Кроме фотографий Булаха-Балаховича остались воспоминания современников об этой противоречивой личности. Его называли «павлином среди воронов», описывая как «убежденного бабника» и «жгучего брюнета, с несколько хищным выражением лица». Балахович был трижды женат. В 1905 году он взял в жены дочь местного доктора – еврейку Генриетту Гарбель, от которой у него была дочь Аддона и два сына – Юлиуш и Генрик. В 1913 году Станислав бросил жену, которая умерла через пять лет. Вскоре после ее смерти Балахович женился на остзейской баронессе Герде фон Герхард, в браке с которой у него было две дочери – Софья и Мария. После окончания советско-польской войны 1919–1921 годов Станислав сочетается третьим браком с полячкой Яной Коречко, родившей ему дочерей Дануту и Барбару.

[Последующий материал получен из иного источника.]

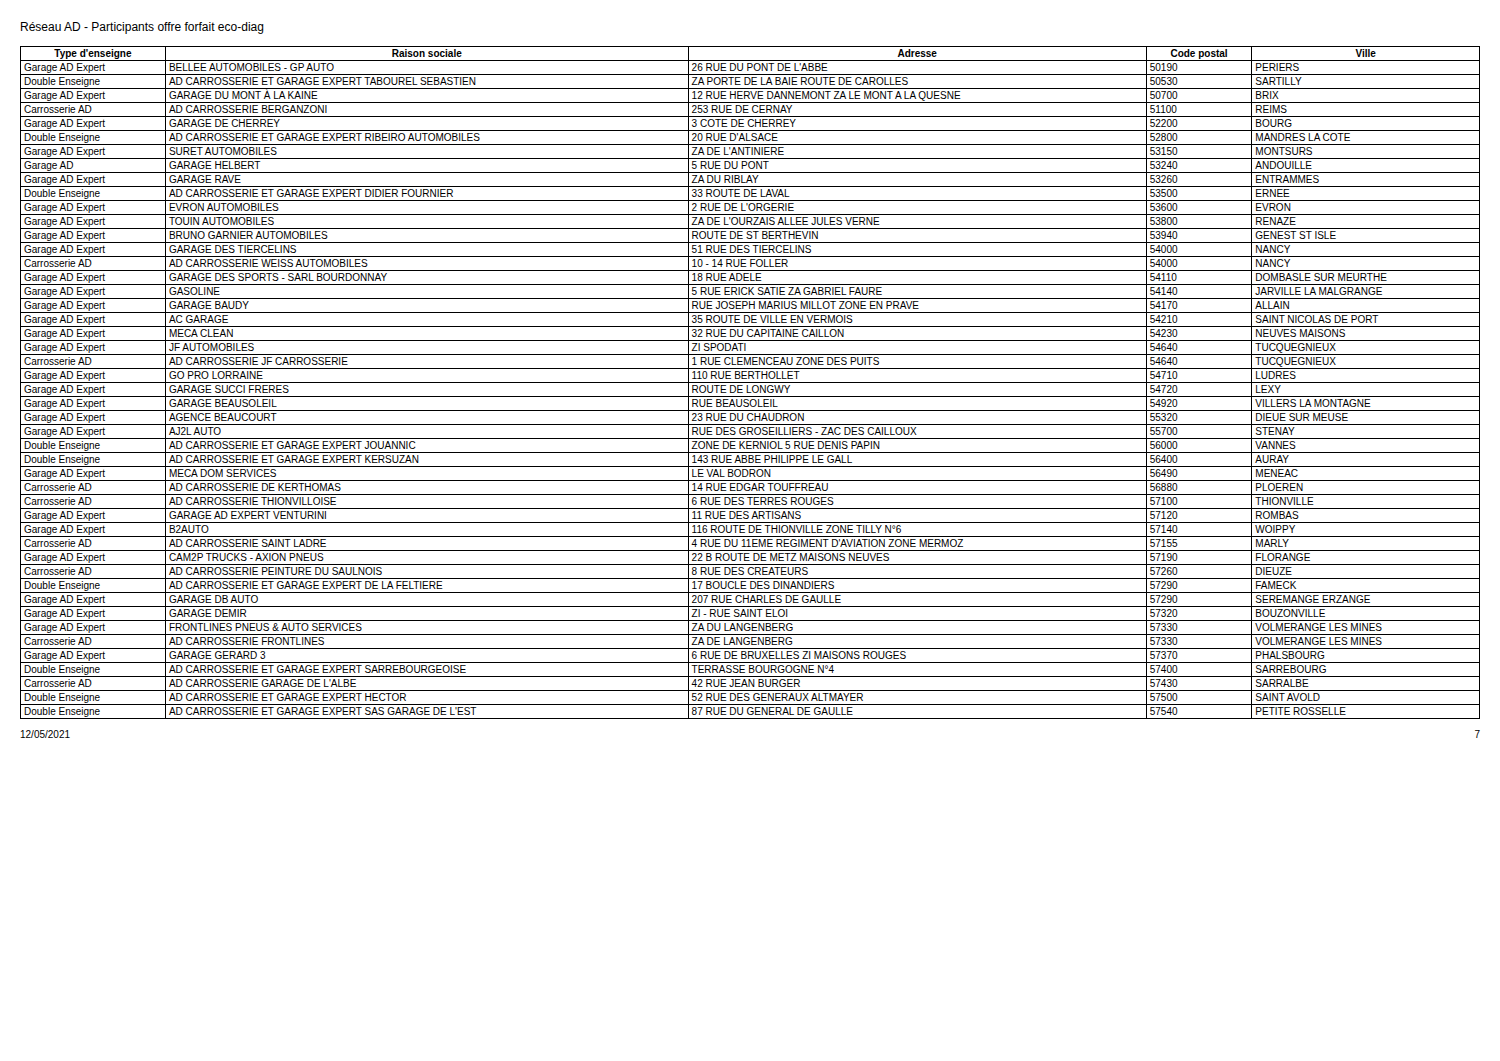Réseau AD - Participants offre forfait eco-diag
| Type d'enseigne | Raison sociale | Adresse | Code postal | Ville |
| --- | --- | --- | --- | --- |
| Garage AD Expert | BELLEE AUTOMOBILES - GP AUTO | 26 RUE DU PONT DE L'ABBE | 50190 | PERIERS |
| Double Enseigne | AD CARROSSERIE ET GARAGE EXPERT TABOUREL SEBASTIEN | ZA PORTE DE LA BAIE ROUTE DE CAROLLES | 50530 | SARTILLY |
| Garage AD Expert | GARAGE DU MONT À LA KAINE | 12 RUE HERVE DANNEMONT ZA LE MONT A LA QUESNE | 50700 | BRIX |
| Carrosserie AD | AD CARROSSERIE BERGANZONI | 253 RUE DE CERNAY | 51100 | REIMS |
| Garage AD Expert | GARAGE DE CHERREY | 3 COTE DE CHERREY | 52200 | BOURG |
| Double Enseigne | AD CARROSSERIE ET GARAGE EXPERT RIBEIRO AUTOMOBILES | 20 RUE D'ALSACE | 52800 | MANDRES LA COTE |
| Garage AD Expert | SURET AUTOMOBILES | ZA DE L'ANTINIERE | 53150 | MONTSURS |
| Garage AD | GARAGE HELBERT | 5 RUE DU PONT | 53240 | ANDOUILLE |
| Garage AD Expert | GARAGE RAVE | ZA DU RIBLAY | 53260 | ENTRAMMES |
| Double Enseigne | AD CARROSSERIE ET GARAGE EXPERT DIDIER FOURNIER | 33 ROUTE DE LAVAL | 53500 | ERNEE |
| Garage AD Expert | EVRON AUTOMOBILES | 2 RUE DE L'ORGERIE | 53600 | EVRON |
| Garage AD Expert | TOUIN AUTOMOBILES | ZA DE L'OURZAIS ALLEE JULES VERNE | 53800 | RENAZE |
| Garage AD Expert | BRUNO GARNIER AUTOMOBILES | ROUTE DE ST BERTHEVIN | 53940 | GENEST ST ISLE |
| Garage AD Expert | GARAGE DES TIERCELINS | 51 RUE DES TIERCELINS | 54000 | NANCY |
| Carrosserie AD | AD CARROSSERIE WEISS AUTOMOBILES | 10 - 14 RUE FOLLER | 54000 | NANCY |
| Garage AD Expert | GARAGE DES SPORTS - SARL BOURDONNAY | 18 RUE ADELE | 54110 | DOMBASLE SUR MEURTHE |
| Garage AD Expert | GASOLINE | 5 RUE ERICK SATIE ZA GABRIEL FAURE | 54140 | JARVILLE LA MALGRANGE |
| Garage AD Expert | GARAGE BAUDY | RUE JOSEPH MARIUS MILLOT ZONE EN PRAVE | 54170 | ALLAIN |
| Garage AD Expert | AC GARAGE | 35 ROUTE DE VILLE EN VERMOIS | 54210 | SAINT NICOLAS DE PORT |
| Garage AD Expert | MECA CLEAN | 32 RUE DU CAPITAINE CAILLON | 54230 | NEUVES MAISONS |
| Garage AD Expert | JF AUTOMOBILES | ZI SPODATI | 54640 | TUCQUEGNIEUX |
| Carrosserie AD | AD CARROSSERIE JF CARROSSERIE | 1 RUE CLEMENCEAU ZONE DES PUITS | 54640 | TUCQUEGNIEUX |
| Garage AD Expert | GO PRO LORRAINE | 110 RUE BERTHOLLET | 54710 | LUDRES |
| Garage AD Expert | GARAGE SUCCI FRERES | ROUTE DE LONGWY | 54720 | LEXY |
| Garage AD Expert | GARAGE BEAUSOLEIL | RUE BEAUSOLEIL | 54920 | VILLERS LA MONTAGNE |
| Garage AD Expert | AGENCE BEAUCOURT | 23 RUE DU CHAUDRON | 55320 | DIEUE SUR MEUSE |
| Garage AD Expert | AJ2L AUTO | RUE DES GROSEILLIERS - ZAC DES CAILLOUX | 55700 | STENAY |
| Double Enseigne | AD CARROSSERIE ET GARAGE EXPERT JOUANNIC | ZONE DE KERNIOL 5 RUE DENIS PAPIN | 56000 | VANNES |
| Double Enseigne | AD CARROSSERIE ET GARAGE EXPERT KERSUZAN | 143 RUE ABBE PHILIPPE LE GALL | 56400 | AURAY |
| Garage AD Expert | MECA DOM SERVICES | LE VAL BODRON | 56490 | MENEAC |
| Carrosserie AD | AD CARROSSERIE DE KERTHOMAS | 14 RUE EDGAR TOUFFREAU | 56880 | PLOEREN |
| Carrosserie AD | AD CARROSSERIE THIONVILLOISE | 6 RUE DES TERRES ROUGES | 57100 | THIONVILLE |
| Garage AD Expert | GARAGE AD EXPERT VENTURINI | 11 RUE DES ARTISANS | 57120 | ROMBAS |
| Garage AD Expert | B2AUTO | 116 ROUTE DE THIONVILLE ZONE TILLY N°6 | 57140 | WOIPPY |
| Carrosserie AD | AD CARROSSERIE SAINT LADRE | 4 RUE DU 11EME REGIMENT D'AVIATION ZONE MERMOZ | 57155 | MARLY |
| Garage AD Expert | CAM2P TRUCKS - AXION PNEUS | 22 B ROUTE DE METZ MAISONS NEUVES | 57190 | FLORANGE |
| Carrosserie AD | AD CARROSSERIE PEINTURE DU SAULNOIS | 8 RUE DES CREATEURS | 57260 | DIEUZE |
| Double Enseigne | AD CARROSSERIE ET GARAGE EXPERT DE LA FELTIERE | 17 BOUCLE DES DINANDIERS | 57290 | FAMECK |
| Garage AD Expert | GARAGE DB AUTO | 207 RUE CHARLES DE GAULLE | 57290 | SEREMANGE ERZANGE |
| Garage AD Expert | GARAGE DEMIR | ZI - RUE SAINT ELOI | 57320 | BOUZONVILLE |
| Garage AD Expert | FRONTLINES PNEUS & AUTO SERVICES | ZA DU LANGENBERG | 57330 | VOLMERANGE LES MINES |
| Carrosserie AD | AD CARROSSERIE FRONTLINES | ZA DE LANGENBERG | 57330 | VOLMERANGE LES MINES |
| Garage AD Expert | GARAGE GERARD 3 | 6 RUE DE BRUXELLES ZI MAISONS ROUGES | 57370 | PHALSBOURG |
| Double Enseigne | AD CARROSSERIE ET GARAGE EXPERT SARREBOURGEOISE | TERRASSE BOURGOGNE N°4 | 57400 | SARREBOURG |
| Carrosserie AD | AD CARROSSERIE GARAGE DE L'ALBE | 42 RUE JEAN BURGER | 57430 | SARRALBE |
| Double Enseigne | AD CARROSSERIE ET GARAGE EXPERT HECTOR | 52 RUE DES GENERAUX ALTMAYER | 57500 | SAINT AVOLD |
| Double Enseigne | AD CARROSSERIE ET GARAGE EXPERT SAS GARAGE DE L'EST | 87 RUE DU GENERAL DE GAULLE | 57540 | PETITE ROSSELLE |
12/05/2021 7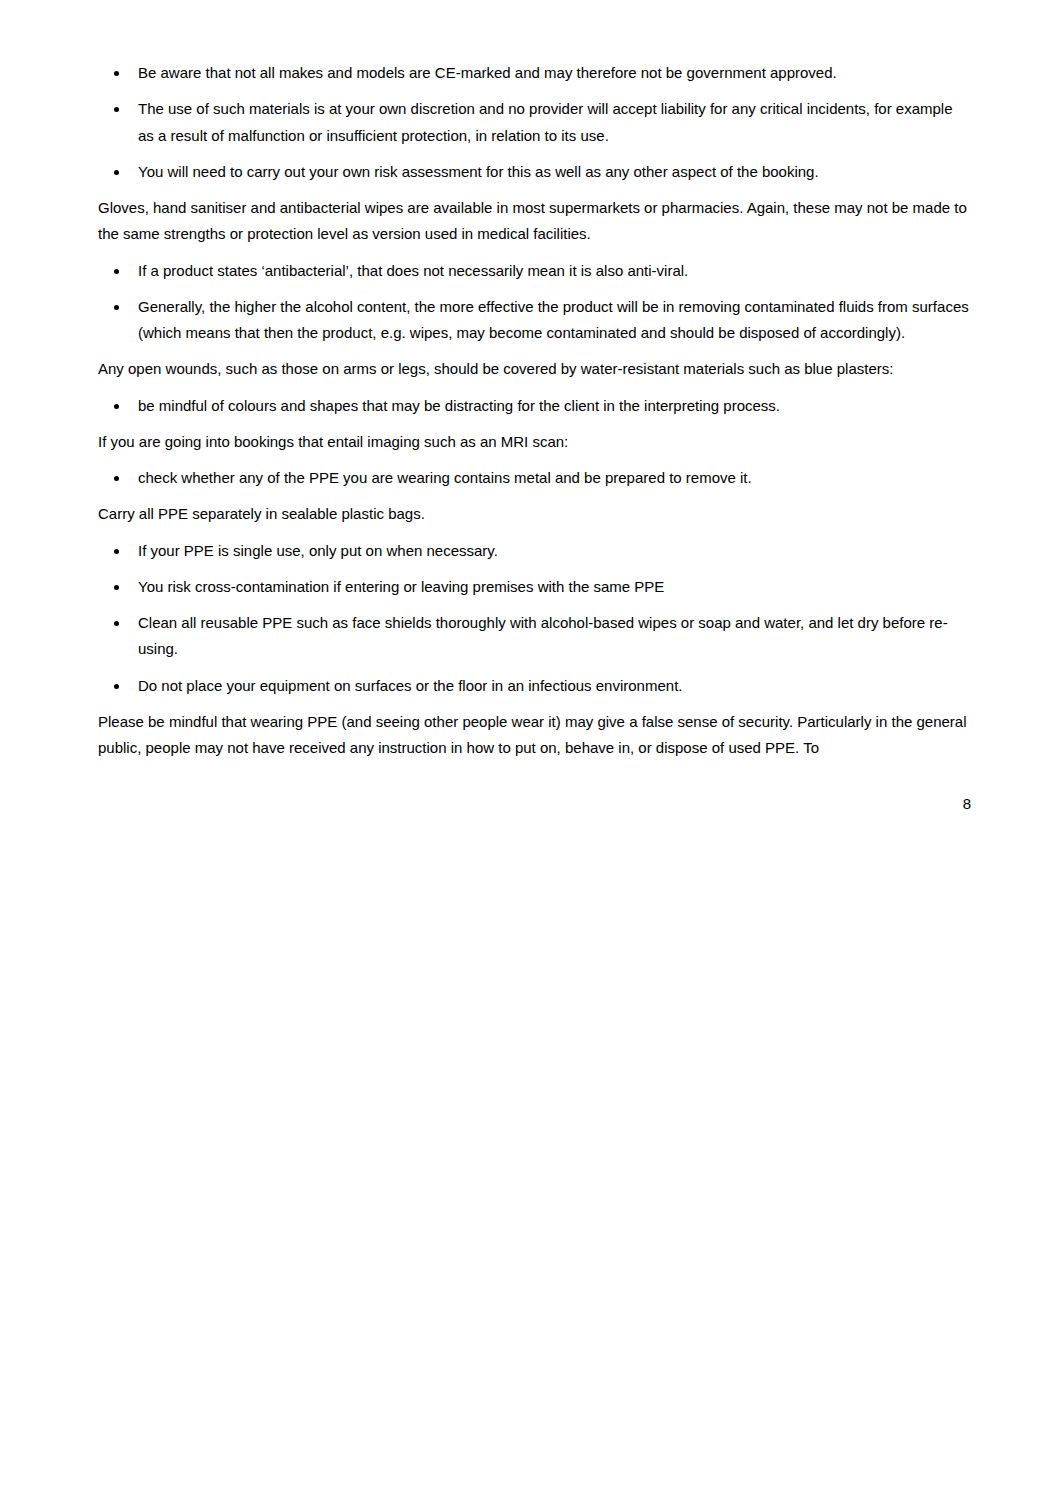Be aware that not all makes and models are CE-marked and may therefore not be government approved.
The use of such materials is at your own discretion and no provider will accept liability for any critical incidents, for example as a result of malfunction or insufficient protection, in relation to its use.
You will need to carry out your own risk assessment for this as well as any other aspect of the booking.
Gloves, hand sanitiser and antibacterial wipes are available in most supermarkets or pharmacies. Again, these may not be made to the same strengths or protection level as version used in medical facilities.
If a product states ‘antibacterial’, that does not necessarily mean it is also anti-viral.
Generally, the higher the alcohol content, the more effective the product will be in removing contaminated fluids from surfaces (which means that then the product, e.g. wipes, may become contaminated and should be disposed of accordingly).
Any open wounds, such as those on arms or legs, should be covered by water-resistant materials such as blue plasters:
be mindful of colours and shapes that may be distracting for the client in the interpreting process.
If you are going into bookings that entail imaging such as an MRI scan:
check whether any of the PPE you are wearing contains metal and be prepared to remove it.
Carry all PPE separately in sealable plastic bags.
If your PPE is single use, only put on when necessary.
You risk cross-contamination if entering or leaving premises with the same PPE
Clean all reusable PPE such as face shields thoroughly with alcohol-based wipes or soap and water, and let dry before re-using.
Do not place your equipment on surfaces or the floor in an infectious environment.
Please be mindful that wearing PPE (and seeing other people wear it) may give a false sense of security. Particularly in the general public, people may not have received any instruction in how to put on, behave in, or dispose of used PPE. To
8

Современникам запомнился большой лоб атамана, правильной формы нос, серые холодные глаза, он был «сухой и жилистый, с военной выправкой спортсмена или казачьего джигита», «среднего роста, стройный, лицо незначительное, широкие скулы, руки грязные. Говорит с польским акцентом, житейски умен, крайне осторожен, говорит без конца о себе в приемлемо-хвастливом тоне. Болтает, перескакивая с темы на тему, пьет мало». О Булах-Балаховиче вспоминали, что, «несмотря на отсутствие военной школы, он показал себя талантливым офицером, свободно управляющим сотней людей в любой обстановке с редким хладнокровием, глазомером и быстротой оценки обстановки». Одевался атаман в «красочную» форму терского казачьего войска, его запомнили в «казацком кафтане, с желтыми отворотами, в большой папахе с желтой же опушкой», он любил оружие и был вооружен «старинной серебряной саблей» (очевидно, саблей в серебряных ножнах).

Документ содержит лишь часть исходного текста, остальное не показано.